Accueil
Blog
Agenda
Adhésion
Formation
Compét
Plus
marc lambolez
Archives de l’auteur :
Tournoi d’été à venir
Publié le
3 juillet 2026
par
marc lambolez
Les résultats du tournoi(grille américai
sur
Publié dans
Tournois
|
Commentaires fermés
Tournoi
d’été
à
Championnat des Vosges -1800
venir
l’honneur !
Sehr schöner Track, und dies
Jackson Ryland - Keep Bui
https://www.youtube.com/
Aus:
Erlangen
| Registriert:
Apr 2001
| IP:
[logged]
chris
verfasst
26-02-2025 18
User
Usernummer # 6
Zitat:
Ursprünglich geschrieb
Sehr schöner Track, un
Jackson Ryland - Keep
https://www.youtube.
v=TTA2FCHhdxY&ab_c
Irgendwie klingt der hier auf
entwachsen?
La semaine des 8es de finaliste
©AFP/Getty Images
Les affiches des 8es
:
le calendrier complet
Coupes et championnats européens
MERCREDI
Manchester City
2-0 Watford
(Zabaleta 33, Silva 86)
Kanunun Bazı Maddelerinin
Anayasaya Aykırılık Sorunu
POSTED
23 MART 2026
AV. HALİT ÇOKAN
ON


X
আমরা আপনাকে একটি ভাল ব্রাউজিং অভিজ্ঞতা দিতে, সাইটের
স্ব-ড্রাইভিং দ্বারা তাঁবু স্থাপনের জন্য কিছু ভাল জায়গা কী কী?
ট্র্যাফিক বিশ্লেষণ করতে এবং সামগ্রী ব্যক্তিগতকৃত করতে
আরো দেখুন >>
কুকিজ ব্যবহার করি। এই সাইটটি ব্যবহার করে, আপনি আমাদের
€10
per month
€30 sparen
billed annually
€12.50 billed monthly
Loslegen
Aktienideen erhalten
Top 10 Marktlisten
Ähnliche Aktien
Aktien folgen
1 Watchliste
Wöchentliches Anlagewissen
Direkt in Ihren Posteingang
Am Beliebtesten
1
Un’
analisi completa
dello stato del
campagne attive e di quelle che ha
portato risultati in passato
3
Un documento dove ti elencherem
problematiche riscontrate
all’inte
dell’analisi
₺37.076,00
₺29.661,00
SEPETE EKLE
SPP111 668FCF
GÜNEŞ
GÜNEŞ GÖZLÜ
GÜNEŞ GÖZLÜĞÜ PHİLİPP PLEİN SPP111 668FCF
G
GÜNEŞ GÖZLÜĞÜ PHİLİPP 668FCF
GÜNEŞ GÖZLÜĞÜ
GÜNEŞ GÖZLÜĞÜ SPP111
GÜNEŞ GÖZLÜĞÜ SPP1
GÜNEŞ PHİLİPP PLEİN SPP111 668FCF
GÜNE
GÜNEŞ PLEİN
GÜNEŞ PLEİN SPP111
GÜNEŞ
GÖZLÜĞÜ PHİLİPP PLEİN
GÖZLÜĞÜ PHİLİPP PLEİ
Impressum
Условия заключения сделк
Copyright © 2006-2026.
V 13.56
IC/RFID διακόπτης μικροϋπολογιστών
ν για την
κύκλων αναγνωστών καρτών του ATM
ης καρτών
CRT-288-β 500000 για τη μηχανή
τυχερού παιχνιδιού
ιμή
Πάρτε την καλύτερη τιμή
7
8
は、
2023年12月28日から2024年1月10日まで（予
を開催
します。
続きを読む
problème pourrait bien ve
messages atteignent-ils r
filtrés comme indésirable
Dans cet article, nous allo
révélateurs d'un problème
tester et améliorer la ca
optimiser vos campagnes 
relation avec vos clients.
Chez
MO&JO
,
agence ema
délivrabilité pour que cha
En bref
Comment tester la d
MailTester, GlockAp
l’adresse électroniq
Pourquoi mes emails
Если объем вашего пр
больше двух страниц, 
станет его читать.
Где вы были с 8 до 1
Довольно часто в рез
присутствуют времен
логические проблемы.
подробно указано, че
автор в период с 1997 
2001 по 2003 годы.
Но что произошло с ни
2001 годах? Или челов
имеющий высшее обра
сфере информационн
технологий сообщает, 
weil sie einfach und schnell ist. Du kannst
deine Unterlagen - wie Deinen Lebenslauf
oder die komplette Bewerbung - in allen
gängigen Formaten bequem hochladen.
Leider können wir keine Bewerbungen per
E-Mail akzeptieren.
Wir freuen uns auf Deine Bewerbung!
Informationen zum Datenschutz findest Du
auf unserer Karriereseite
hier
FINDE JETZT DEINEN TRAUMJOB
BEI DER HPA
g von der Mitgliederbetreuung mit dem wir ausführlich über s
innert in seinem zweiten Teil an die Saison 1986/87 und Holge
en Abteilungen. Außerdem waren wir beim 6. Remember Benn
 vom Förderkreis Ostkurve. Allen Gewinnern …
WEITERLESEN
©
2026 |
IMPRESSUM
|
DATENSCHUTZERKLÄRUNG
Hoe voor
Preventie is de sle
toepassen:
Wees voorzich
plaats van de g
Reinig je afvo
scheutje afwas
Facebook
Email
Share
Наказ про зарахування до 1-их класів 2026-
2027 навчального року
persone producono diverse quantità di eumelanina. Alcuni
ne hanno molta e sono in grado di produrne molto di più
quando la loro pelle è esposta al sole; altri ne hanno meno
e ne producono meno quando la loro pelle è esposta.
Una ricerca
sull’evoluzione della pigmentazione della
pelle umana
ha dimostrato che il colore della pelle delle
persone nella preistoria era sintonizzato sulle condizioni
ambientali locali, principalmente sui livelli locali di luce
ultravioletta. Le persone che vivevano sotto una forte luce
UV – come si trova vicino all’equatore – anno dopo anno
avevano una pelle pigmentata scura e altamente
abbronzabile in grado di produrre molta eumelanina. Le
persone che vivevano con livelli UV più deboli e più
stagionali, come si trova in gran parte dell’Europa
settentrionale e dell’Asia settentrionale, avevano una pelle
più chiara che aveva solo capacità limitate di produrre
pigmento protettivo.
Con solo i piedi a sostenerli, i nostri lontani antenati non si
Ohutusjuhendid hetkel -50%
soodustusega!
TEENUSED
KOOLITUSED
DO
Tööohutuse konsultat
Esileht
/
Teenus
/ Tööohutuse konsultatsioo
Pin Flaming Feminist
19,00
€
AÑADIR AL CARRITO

● ● ● ●

*Description of the task*
Pick out every line above that holds the word "solo" and copy it.

*Result for this task*
più chiara che aveva solo capacità limitate di produrre
Con solo i piedi a sostenerli, i nostri lontani antenati non si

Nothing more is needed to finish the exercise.